Table 2.
Atlas-Indel2 | GATK Unified Genotyper | SAMtools mpileup | |
---|---|---|---|
Average INDELs/sample (Coding and Non-coding) |
23525 | 9648 | 26139 |
Average Coding INDELs/sample | 194 | 1947 | 1560 |
Average % 3(n) Coding INDELs/sample | 47.52 | 10.39 | 25.82 |
# Coding INDELs | 816 | 12027 | 12305 |
% 3(n) Coding INDELs | 38.11 | 7.78 | 23.84 |
# Non-coding INDELs | 19607 | 3441 | 28135 |
% 3(n) Non-coding INDELs | 14.06 | 9.79 | 17.19 |
Summary of INDELs called by Atlas-Indel2, GATK Unified Genotyper and SAMtools mPileup on 10 SOLiD samples (5 LWK, 5 CEU). The metrics compared are the average number of coding and non-coding INDELs per sample, the number of INDEL alleles merged across all 10 samples and the % 3(n) INDELs. The 3(n) INDELs refer to INDELs with a length of multiples of 3, which do not cause a frameshift mutation in the coding region.
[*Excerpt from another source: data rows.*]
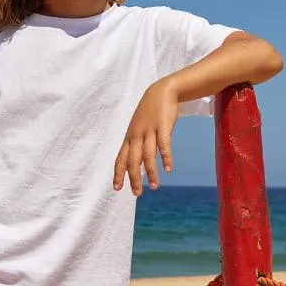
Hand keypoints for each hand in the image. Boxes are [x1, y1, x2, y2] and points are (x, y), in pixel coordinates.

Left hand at [113, 79, 178, 195]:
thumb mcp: (139, 128)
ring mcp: (149, 131)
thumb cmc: (150, 113)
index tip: (117, 188)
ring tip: (155, 186)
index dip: (118, 174)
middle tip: (137, 194)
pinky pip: (163, 145)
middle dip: (134, 179)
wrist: (162, 91)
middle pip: (132, 161)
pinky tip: (168, 169)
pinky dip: (166, 157)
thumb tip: (139, 164)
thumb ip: (138, 145)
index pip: (120, 158)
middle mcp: (136, 136)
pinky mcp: (163, 126)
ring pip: (147, 156)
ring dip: (151, 173)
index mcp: (129, 138)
Previous studies have reported that coding regions tend to harbor less frameshift-causing INDELs. Coding refers to the consensus exome target regions of the genome as defined by the 1000 Genomes consortium. Non-coding refers to all the regions outside of the exome target regions. In the merged call sets, INDELs at the same site found in different samples are merged together in a population VCF file. Individual sample results are shown in Additional file 2.